Pyroptosis of Alveolar Macrophages Triggered by LPS Is Attenuated with the Elevation of miR-495 (A) Pyroptosis of LPS-exposed NR8383 cells determined by flow cytometry. (B) Pyroptosis of LPS-exposed NR8383 cells determined by PI/Hoechst 33342 double staining (200×). *p < 0.05, versus NR8383 cells treated with F-12K culture medium; ^#p < 0.05, versus LPS-exposed NR8383 cells transfected with mimic NC. Measurement data were expressed as mean ± SD, and data among multiple groups were compared using one-way ANOVA and subjected to Tukey’s post hoc test. The experiment was repeated three times to obtain the mean value.

Figure 6

Elevated Expression of miR-495 Depletes the Expression of NLRP3, Thus Hindering the LPS-Induced Inflammation In Vitro (A) Expression of miR-495 in LPS-exposed NR8383 cells in response to transfection with plasmids including mimic NC, miR-495 mimic, oe-NC, and oe-NLRP3, as determined by qRT-PCR. (B) Expression levels of NLRP3, ASC, and caspase-1 in NR8383 cells in response to transfection with plasmids including mimic NC, miR-495 mimic, oe-NC, and oe-NLRP3, as determined by western blot analysis. (C) Expression levels of L-1β and IL-18 in NR8383 cells in response to transfection with plasmids including mimic NC, miR-495 mimic, oe-NC, and oe-NLRP3, as determined by western blot analysis. (D) Expression levels of proinflammatory factors (TNF-α, IL-6, IL-1β, and IL-18) and anti-inflammatory factor IL-10 in NR8383 cells in response to transfection with plasmids including mimic NC, miR-495 mimic, oe-NC, and oe-NLRP3, as determined by ELISA. *p < 0.05 versus NR8383 cells treated with F-12K culture medium; ^#p < 0.05, versus LPS-exposed NR8383 cells transfected with mimic NC; ^&p < 0.05 versus LPS-exposed NR8383 cells co-transfected with miR-495 mimic and oe-NC. Measurement data were expressed as mean ± SD, and data among multiple groups were compared using one-way ANOVA and subjected to Tukey’s post hoc test.
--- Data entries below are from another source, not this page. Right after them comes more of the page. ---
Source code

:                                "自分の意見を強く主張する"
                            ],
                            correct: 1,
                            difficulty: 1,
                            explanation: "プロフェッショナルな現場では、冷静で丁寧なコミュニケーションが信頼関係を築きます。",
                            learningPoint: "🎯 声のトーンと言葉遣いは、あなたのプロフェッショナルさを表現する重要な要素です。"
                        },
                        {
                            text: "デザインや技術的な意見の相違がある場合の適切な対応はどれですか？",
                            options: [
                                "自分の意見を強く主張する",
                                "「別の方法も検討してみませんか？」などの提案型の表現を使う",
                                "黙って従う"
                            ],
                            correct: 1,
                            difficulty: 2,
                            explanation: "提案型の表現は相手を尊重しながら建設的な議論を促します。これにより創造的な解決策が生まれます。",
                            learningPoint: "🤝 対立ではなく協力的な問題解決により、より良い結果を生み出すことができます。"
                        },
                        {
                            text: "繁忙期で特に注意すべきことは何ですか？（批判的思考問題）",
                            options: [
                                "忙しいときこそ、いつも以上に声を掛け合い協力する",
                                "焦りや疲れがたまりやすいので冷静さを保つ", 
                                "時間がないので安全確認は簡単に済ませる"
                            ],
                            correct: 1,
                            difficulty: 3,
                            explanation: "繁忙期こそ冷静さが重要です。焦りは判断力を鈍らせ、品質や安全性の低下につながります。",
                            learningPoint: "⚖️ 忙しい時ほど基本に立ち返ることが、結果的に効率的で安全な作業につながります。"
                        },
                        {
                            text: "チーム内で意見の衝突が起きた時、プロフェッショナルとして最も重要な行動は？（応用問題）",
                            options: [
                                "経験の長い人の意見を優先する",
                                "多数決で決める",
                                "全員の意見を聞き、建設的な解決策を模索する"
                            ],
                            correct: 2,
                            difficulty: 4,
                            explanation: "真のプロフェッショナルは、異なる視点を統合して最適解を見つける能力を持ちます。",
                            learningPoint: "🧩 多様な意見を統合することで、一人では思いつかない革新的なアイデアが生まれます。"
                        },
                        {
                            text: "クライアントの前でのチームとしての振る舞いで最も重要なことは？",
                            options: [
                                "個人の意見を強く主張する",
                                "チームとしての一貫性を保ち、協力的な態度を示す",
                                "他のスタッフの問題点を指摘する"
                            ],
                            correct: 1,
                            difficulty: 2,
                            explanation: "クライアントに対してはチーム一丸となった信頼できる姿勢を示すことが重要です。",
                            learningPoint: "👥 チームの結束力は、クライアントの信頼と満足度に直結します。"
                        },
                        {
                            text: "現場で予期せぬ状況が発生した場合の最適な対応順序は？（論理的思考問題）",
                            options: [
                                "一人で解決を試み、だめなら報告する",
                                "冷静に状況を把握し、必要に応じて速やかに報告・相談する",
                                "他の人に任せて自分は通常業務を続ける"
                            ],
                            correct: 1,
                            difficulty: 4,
The experiment was repeated three times to obtain the mean value.

Figure 7

Elevated Expression of miR-495 Depletes the Expression of NLRP3, Thus Protecting against ALI In Vivo Rats were treated with normal saline or LPS, and LPS-treated rats were further introduced with NC agomir or miR-495 agomir. (A) Expression of miR-495 in lung tissues of rats as determined by qRT-PCR. (B) Expression levels of NLRP3, ASC, and caspase-1 in lung tissues of rats measured using western blot analysis. (C) Immunohistochemistry detection of NLRP3 contents in rat lung tissues (400×). (D) Pathological changes of lung tissues in rats observed using H&E staining (400×). (E) MPO activity in lung tissues of rats. (F) Detection of lung W/D ratio in rats. (G) Total protein content in BALF in rats. (H) Levels of proinflammatory factors (TNF-α, IL-6, and IL-1β) and anti-inflammatory factor IL-10 in the BALF of rats detected by ELISA. *p < 0.05 versus rats treated with normal saline; ^#p < 0.05 versus rats treated with LPS and NC agomir. Measurement data were expressed as mean ± SD, and data among multiple groups were compared using one-way ANOVA and subjected to Tukey’s post hoc test. The experiment was repeated three times to obtain the mean value.